Amanda Brown's not looking for any sympathy.
The first-year women's coach at Nova Southeastern has three of the five top ranked players in Division II, including No. 1 Abbey Gittings and No. 2 Daniela Ortiz. No other team has more than one in the top 10. They're also the three-time defending NCAA Division II champs, and are currently ranked atop the Golf World/NGCA Women's Division II rankings.
But Brown's first year at the helm became more challenging in recent months when her roster shrunk to just four golfers. Chelsey Herbert, a freshman from Wales who was the fifth starter for the Sharks, decided not to return to campus after the winter break.
Brown said Herbett had trouble adjusting to college in the U.S. "She kind of told me last minute so I didn't have a lot of time, but even if I did have a lot of time it's hard to find someone," Brown said. "It's hard to find somebody who just happens to play golf and shoot in the low 80s, 70s."
Despite playing a woman down, Nova Southeastern defended its title at last weekend's Peggy Kirk Bell Invitational, winning the tournament for the fourth straight year (above). Gittings claimed the individual title, bumping her teammate, Ortiz, out of the No. 1 spot in Division II. It's a healthy competitiveness that's spurred the rest of the team, too, Brown says.
"My philosophy is: If you're going out there trying to win an individual title, the results just kind of take care of themselves," said Brown, who was an assistant for four years, and the associate head coach last year, before taking over for Kevin Marsh before the start of this season. "It's just raw talent. That's how we're able to do it. When you have those top three scorers on one team, that's always gonna help."
It's at least compensated for not having a full roster.
It may even help, Brown explained, because each golfer (freshman Liliana Cammisa and senior Claudia Wolf round out the lineup) knows their score will count for the tournament. While every other team brings five players to an event, with the highest round dropping, the players from Nova know what to expect.
"In terms of pressure, they look at it more like any other tournament, not as pressure," she said. "So I think it's actually had a positive effect."
Former Nova Southeastern standout Sandra Changkija, a four-time National Player of the Year who graduated last spring, also continues to be a positive effect on the program.

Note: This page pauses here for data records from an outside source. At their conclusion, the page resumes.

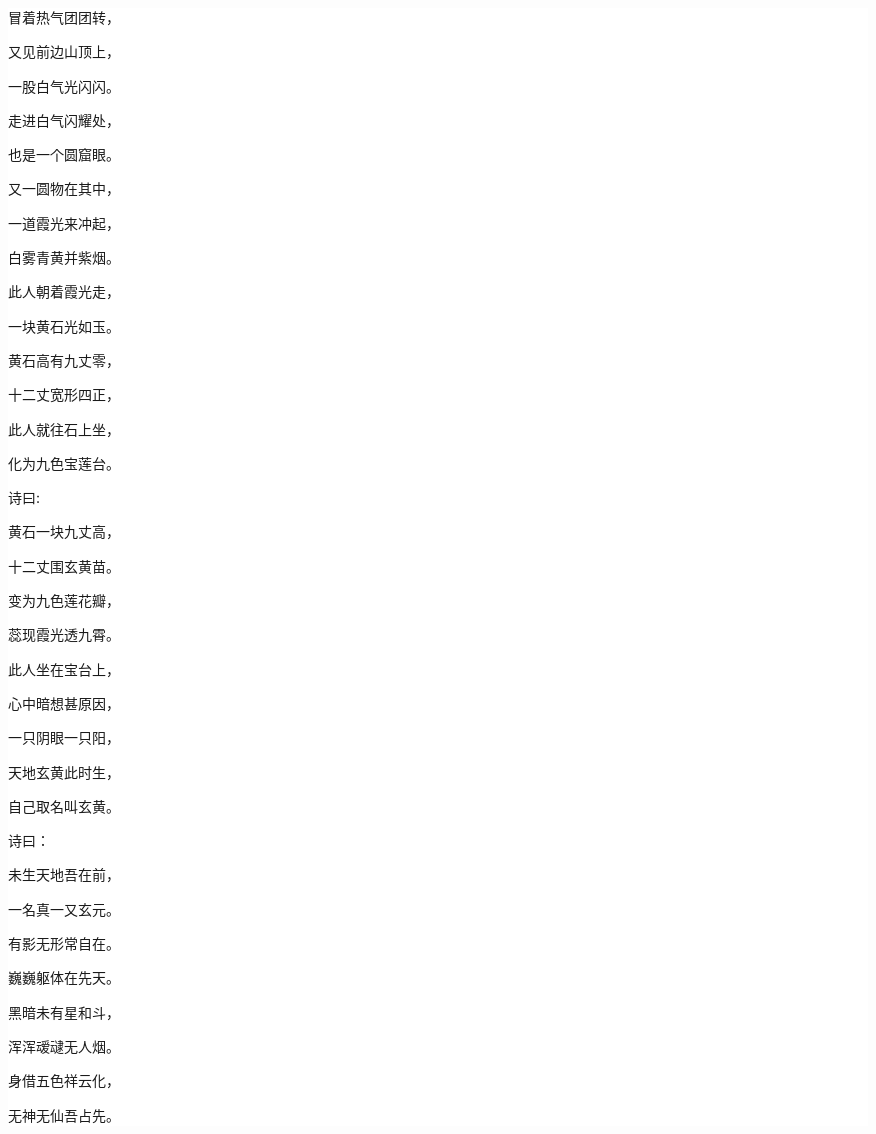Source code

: 冒着热气团团转，

又见前边山顶上，

一股白气光闪闪。

走进白气闪耀处，

也是一个圆窟眼。

又一圆物在其中，

一道霞光来冲起，

白雾青黄并紫烟。

此人朝着霞光走，

一块黄石光如玉。

黄石高有九丈零，

十二丈宽形四正，

此人就往石上坐，

化为九色宝莲台。

诗曰:

黄石一块九丈高，

十二丈围玄黄苗。

变为九色莲花瓣，

蕊现霞光透九霄。

此人坐在宝台上，

心中暗想甚原因，

一只阴眼一只阳，

天地玄黄此时生，

自己取名叫玄黄。

诗曰：

未生天地吾在前，

一名真一又玄元。

有影无形常自在。

巍巍躯体在先天。

黑暗未有星和斗，

浑浑叆叇无人烟。

身借五色祥云化，

无神无仙吾占先。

Brown says Changkija remains close with Gittings and sends text messages to encourage her, which has inspired her to excel.
For Brown? She admits there's been some sleepless nights, worrying a bit about decisions as the only coach for the first time this year. One thing's for sure, she's definitely getting a fifth (and hopefully a sixth) player on the roster for next year.
"I'm more clinging on to the edge of the cliff, just hoping nobody gets hurt, than appreciating the success we're having," Brown said. "I think looking back [at the end of the season] I'll be able to appreciate it more but right now I'm just taking one day at a time."